As illustrated in the embodiment of FIG. 5, the example server device 110, which provides at least some of the functionality described herein, can include at least one central processing unit (“CPU”) 502, a system memory 508, and a system bus 522 that couples the system memory 508 to the CPU 502. The system memory 508 includes a random-access memory (“RAM”) 510 and a read-only memory (“ROM”) 512. A basic input/output system containing the basic routines that help transfer information between elements within the server device 110, such as during startup, is stored in the ROM 512. The server device 110 further includes a mass storage device 514. The mass storage device 514 can store software instructions and data. A central processing unit, system memory, and mass storage device similar to that shown can also be included in the other computing devices disclosed herein.

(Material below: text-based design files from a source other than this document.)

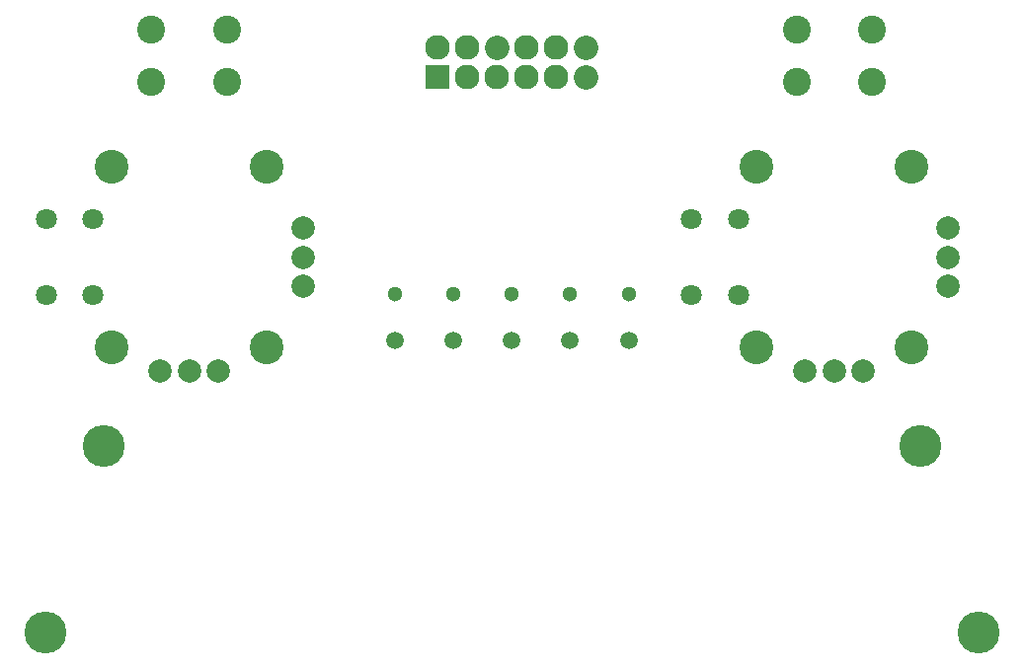
<source format=gbs>
G04 #@! TF.FileFunction,Soldermask,Bot*
%FSLAX46Y46*%
G04 Gerber Fmt 4.6, Leading zero omitted, Abs format (unit mm)*
G04 Created by KiCad (PCBNEW 4.0.7-e2-6376~61~ubuntu18.04.1) date Mon Jan  6 20:04:38 2020*
%MOMM*%
%LPD*%
G01*
G04 APERTURE LIST*
%ADD10C,0.100000*%
%ADD11C,3.600000*%
%ADD12R,2.127200X2.127200*%
%ADD13O,2.127200X2.127200*%
%ADD14C,2.127200*%
%ADD15C,2.400000*%
%ADD16C,1.300000*%
%ADD17C,1.500000*%
%ADD18C,2.000000*%
%ADD19C,1.800000*%
%ADD20C,2.900000*%
G04 APERTURE END LIST*
D10*
D11*
X85000000Y-38000000D03*
X90000000Y-54000000D03*
X15000000Y-38000000D03*
D12*
X43650000Y-6350000D03*
D13*
X43650000Y-3810000D03*
X46190000Y-6350000D03*
X46190000Y-3810000D03*
X48730000Y-6350000D03*
D14*
X48730000Y-3810000D02*
X48730000Y-3810000D01*
D13*
X51270000Y-6350000D03*
X51270000Y-3810000D03*
X53810000Y-6350000D03*
X53810000Y-3810000D03*
D14*
X56350000Y-6350000D02*
X56350000Y-6350000D01*
X56350000Y-3810000D02*
X56350000Y-3810000D01*
D15*
X80898000Y-2322000D03*
X80898000Y-6822000D03*
X74398000Y-2322000D03*
X74398000Y-6822000D03*
X19102000Y-6822000D03*
X19102000Y-2322000D03*
X25602000Y-6822000D03*
X25602000Y-2322000D03*
D16*
X60000000Y-25000000D03*
D17*
X60000000Y-29000000D03*
D16*
X55000000Y-25000000D03*
D17*
X55000000Y-29000000D03*
D16*
X50000000Y-25000000D03*
D17*
X50000000Y-29000000D03*
D16*
X45000000Y-25000000D03*
D17*
X45000000Y-29000000D03*
D16*
X40000000Y-25000000D03*
D17*
X40000000Y-29000000D03*
D18*
X19852000Y-31594000D03*
X22352000Y-31594000D03*
X24852000Y-31594000D03*
X32102000Y-24344000D03*
X32102000Y-21844000D03*
X32102000Y-19344000D03*
D19*
X10102000Y-18594000D03*
X14102000Y-18594000D03*
X10102000Y-25094000D03*
X14102000Y-25094000D03*
D20*
X15702000Y-29594000D03*
X15702000Y-14094000D03*
X29002000Y-14094000D03*
X29002000Y-29594000D03*
D18*
X75148000Y-31594000D03*
X77648000Y-31594000D03*
X80148000Y-31594000D03*
X87398000Y-24344000D03*
X87398000Y-21844000D03*
X87398000Y-19344000D03*
D19*
X65398000Y-18594000D03*
X69398000Y-18594000D03*
X65398000Y-25094000D03*
X69398000Y-25094000D03*
D20*
X70998000Y-29594000D03*
X70998000Y-14094000D03*
X84298000Y-14094000D03*
X84298000Y-29594000D03*
D11*
X10000000Y-54000000D03*
M02*

</source>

The mass storage device 514 is connected to the CPU 502 through a mass storage controller (not shown) connected to the system bus 522. The mass storage device 514 and its associated computer-readable data storage media provide non-volatile, non-transitory storage for the server device 110. Although the description of computer-readable data storage media contained herein refers to a mass storage device, such as a hard disk or solid-state disk, it should be appreciated by those skilled in the art that computer-readable data storage media can be any available non-transitory, physical device, or article of manufacture from which the central display station can read data and/or instructions.

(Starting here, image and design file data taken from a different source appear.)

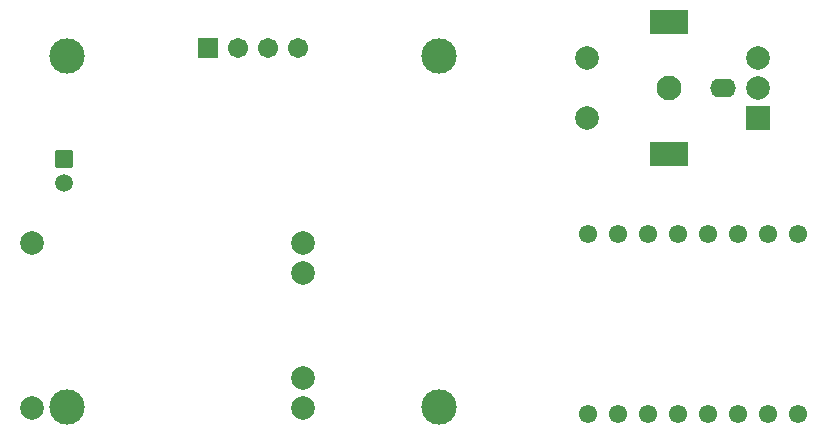
<source format=gbr>
%TF.GenerationSoftware,KiCad,Pcbnew,9.0.7-9.0.7~ubuntu24.04.1*%
%TF.CreationDate,2026-02-02T00:49:15+01:00*%
%TF.ProjectId,HArem,48417265-6d2e-46b6-9963-61645f706362,rev?*%
%TF.SameCoordinates,Original*%
%TF.FileFunction,Soldermask,Bot*%
%TF.FilePolarity,Negative*%
%FSLAX46Y46*%
G04 Gerber Fmt 4.6, Leading zero omitted, Abs format (unit mm)*
G04 Created by KiCad (PCBNEW 9.0.7-9.0.7~ubuntu24.04.1) date 2026-02-02 00:49:15*
%MOMM*%
%LPD*%
G01*
G04 APERTURE LIST*
G04 Aperture macros list*
%AMRoundRect*
0 Rectangle with rounded corners*
0 $1 Rounding radius*
0 $2 $3 $4 $5 $6 $7 $8 $9 X,Y pos of 4 corners*
0 Add a 4 corners polygon primitive as box body*
4,1,4,$2,$3,$4,$5,$6,$7,$8,$9,$2,$3,0*
0 Add four circle primitives for the rounded corners*
1,1,$1+$1,$2,$3*
1,1,$1+$1,$4,$5*
1,1,$1+$1,$6,$7*
1,1,$1+$1,$8,$9*
0 Add four rect primitives between the rounded corners*
20,1,$1+$1,$2,$3,$4,$5,0*
20,1,$1+$1,$4,$5,$6,$7,0*
20,1,$1+$1,$6,$7,$8,$9,0*
20,1,$1+$1,$8,$9,$2,$3,0*%
G04 Aperture macros list end*
%ADD10C,1.712000*%
%ADD11RoundRect,0.102000X-0.754000X-0.754000X0.754000X-0.754000X0.754000X0.754000X-0.754000X0.754000X0*%
%ADD12C,3.000000*%
%ADD13C,2.000000*%
%ADD14C,1.552000*%
%ADD15O,2.200000X1.600000*%
%ADD16C,2.100000*%
%ADD17R,2.000000X2.000000*%
%ADD18R,3.200000X2.000000*%
%ADD19RoundRect,0.102000X-0.654000X0.654000X-0.654000X-0.654000X0.654000X-0.654000X0.654000X0.654000X0*%
%ADD20C,1.512000*%
G04 APERTURE END LIST*
D10*
%TO.C,DS1*%
X118540000Y-90600000D03*
X116000000Y-90600000D03*
X113460000Y-90600000D03*
D11*
X110920000Y-90600000D03*
D12*
X130480000Y-121000000D03*
X130480000Y-91300000D03*
X98980000Y-121000000D03*
X98980000Y-91300000D03*
%TD*%
D13*
%TO.C,U2*%
X118995000Y-109635000D03*
X118995000Y-118555000D03*
X118995000Y-107095000D03*
X118995000Y-121095000D03*
X95995000Y-107095000D03*
X95995000Y-121095000D03*
%TD*%
D14*
%TO.C,U1*%
X143120000Y-121620000D03*
X145660000Y-121620000D03*
X148200000Y-121620000D03*
X150740000Y-121620000D03*
X155820000Y-121620000D03*
X153280000Y-121620000D03*
X160900000Y-106380000D03*
X160900000Y-121620000D03*
X158360000Y-106380000D03*
X155820000Y-106380000D03*
X153280000Y-106380000D03*
X150740000Y-106380000D03*
X148200000Y-106380000D03*
X145660000Y-106380000D03*
X143120000Y-106380000D03*
X158360000Y-121620000D03*
%TD*%
D15*
%TO.C,SW1*%
X154500000Y-94000000D03*
D16*
X150000000Y-94000000D03*
D17*
X157500000Y-96500000D03*
D13*
X157500000Y-91500000D03*
X157500000Y-94000000D03*
D18*
X150000000Y-99600000D03*
X150000000Y-88400000D03*
D13*
X143000000Y-91500000D03*
X143000000Y-96500000D03*
%TD*%
D19*
%TO.C,J1*%
X98787500Y-100000000D03*
D20*
X98787500Y-102000000D03*
%TD*%
M02*

</source>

Computer-readable data storage media include volatile and non-volatile, removable, and non-removable media implemented in any method or technology for storage of information such as computer-readable software instructions, data structures, program modules, or other data. Example types of computer-readable data storage media include, but are not limited to, RAM, ROM, EPROM, EEPROM, flash memory or other solid-state memory technology, CD-ROMs, digital versatile discs (“DVDs”), other optical storage media, magnetic cassettes, magnetic tape, magnetic disk storage or other magnetic storage devices, or any other medium which can be used to store the desired information and which can be accessed by the server device 110.

According to various embodiments of the invention, the server device 110 may operate in a networked environment using logical connections to remote network devices through network 106, such as a wireless network, the Internet, or another type of network. The server device 110 may connect to network 106 through a network interface unit 504 connected to the system bus 522. It should be appreciated that the network interface unit 504 may also be utilized to connect to other types of networks and remote computing systems. The server device 110 also includes an input/output controller 506 for receiving and processing input from a number of other devices, including a touch user interface display screen or another type of input device. Similarly, the input/output controller 506 may provide output to a touch user interface display screen or other output devices.

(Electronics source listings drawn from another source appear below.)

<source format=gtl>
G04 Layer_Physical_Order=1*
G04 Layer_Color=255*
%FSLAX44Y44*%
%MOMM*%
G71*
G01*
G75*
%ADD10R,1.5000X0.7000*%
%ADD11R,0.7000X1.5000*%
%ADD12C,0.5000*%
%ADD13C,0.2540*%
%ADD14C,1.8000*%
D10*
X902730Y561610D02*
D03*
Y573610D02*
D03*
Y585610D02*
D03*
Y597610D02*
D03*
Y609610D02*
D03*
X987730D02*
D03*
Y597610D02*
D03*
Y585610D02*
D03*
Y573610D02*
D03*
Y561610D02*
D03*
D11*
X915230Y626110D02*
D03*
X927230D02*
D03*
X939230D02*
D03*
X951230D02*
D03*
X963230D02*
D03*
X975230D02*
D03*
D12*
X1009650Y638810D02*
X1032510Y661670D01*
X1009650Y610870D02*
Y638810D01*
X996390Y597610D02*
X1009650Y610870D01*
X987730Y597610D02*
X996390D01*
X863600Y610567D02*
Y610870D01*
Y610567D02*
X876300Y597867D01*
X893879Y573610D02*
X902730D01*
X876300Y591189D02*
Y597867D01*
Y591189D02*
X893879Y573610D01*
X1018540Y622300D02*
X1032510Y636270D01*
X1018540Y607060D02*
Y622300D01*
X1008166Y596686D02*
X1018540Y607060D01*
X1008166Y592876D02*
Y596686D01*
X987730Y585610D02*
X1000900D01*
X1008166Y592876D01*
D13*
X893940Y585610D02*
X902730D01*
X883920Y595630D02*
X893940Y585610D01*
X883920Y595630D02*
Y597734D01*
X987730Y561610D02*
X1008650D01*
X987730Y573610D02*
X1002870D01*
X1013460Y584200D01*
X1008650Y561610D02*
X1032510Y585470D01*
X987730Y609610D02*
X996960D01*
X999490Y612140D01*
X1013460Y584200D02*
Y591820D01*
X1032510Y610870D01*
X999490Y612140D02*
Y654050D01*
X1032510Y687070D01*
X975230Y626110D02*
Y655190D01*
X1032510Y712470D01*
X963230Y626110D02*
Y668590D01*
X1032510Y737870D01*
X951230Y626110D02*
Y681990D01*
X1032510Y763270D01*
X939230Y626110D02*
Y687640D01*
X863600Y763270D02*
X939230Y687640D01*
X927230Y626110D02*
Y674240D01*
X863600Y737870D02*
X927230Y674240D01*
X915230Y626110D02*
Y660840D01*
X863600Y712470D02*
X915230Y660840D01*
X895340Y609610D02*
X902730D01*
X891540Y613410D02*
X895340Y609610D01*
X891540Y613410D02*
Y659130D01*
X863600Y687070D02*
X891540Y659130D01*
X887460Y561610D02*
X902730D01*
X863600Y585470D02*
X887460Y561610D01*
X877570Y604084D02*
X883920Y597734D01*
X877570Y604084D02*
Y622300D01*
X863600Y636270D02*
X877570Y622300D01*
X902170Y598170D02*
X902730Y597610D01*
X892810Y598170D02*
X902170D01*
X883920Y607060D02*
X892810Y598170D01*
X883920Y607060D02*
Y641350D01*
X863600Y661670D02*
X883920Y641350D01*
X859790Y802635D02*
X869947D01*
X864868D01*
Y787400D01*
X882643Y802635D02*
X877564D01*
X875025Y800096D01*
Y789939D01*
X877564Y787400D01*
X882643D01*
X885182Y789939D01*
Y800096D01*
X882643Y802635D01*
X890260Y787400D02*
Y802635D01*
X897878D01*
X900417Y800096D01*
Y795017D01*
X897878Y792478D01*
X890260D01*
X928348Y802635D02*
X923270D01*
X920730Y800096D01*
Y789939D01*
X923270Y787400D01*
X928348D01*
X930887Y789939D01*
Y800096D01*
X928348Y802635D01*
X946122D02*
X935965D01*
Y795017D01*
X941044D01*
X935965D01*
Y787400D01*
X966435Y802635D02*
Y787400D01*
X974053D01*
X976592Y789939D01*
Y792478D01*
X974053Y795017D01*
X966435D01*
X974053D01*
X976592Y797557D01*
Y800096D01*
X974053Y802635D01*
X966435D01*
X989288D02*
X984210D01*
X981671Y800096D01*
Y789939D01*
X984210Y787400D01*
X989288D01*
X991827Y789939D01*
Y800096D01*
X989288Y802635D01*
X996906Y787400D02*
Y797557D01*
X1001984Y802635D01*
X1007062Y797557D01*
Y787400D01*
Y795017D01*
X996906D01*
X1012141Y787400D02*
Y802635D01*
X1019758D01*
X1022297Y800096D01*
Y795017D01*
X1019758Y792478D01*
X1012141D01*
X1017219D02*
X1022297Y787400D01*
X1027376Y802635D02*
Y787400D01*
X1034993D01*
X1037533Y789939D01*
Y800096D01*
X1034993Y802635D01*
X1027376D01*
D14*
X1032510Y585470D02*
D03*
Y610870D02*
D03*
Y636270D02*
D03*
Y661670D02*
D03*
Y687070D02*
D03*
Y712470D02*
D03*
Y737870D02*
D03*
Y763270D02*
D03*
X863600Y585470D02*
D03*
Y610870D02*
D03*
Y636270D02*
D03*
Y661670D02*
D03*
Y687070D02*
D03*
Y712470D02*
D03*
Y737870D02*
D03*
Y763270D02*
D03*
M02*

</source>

As mentioned briefly above, the mass storage device 514 and the RAM 510 of the server device 110 can store software instructions and data. The software instructions include an operating system 518 suitable for controlling the operation of the server device 110. The mass storage device 514 and/or the RAM 510 also store software instructions and applications 524, that when executed by the CPU 502, cause the server device 110 to provide the functionality of the server device 110 discussed in this document.

Although various embodiments are described herein, those of ordinary skill in the art will understand that many modifications may be made thereto within the scope of the present disclosure. Accordingly, it is not intended that the scope of the disclosure in any way be limited by the examples provided.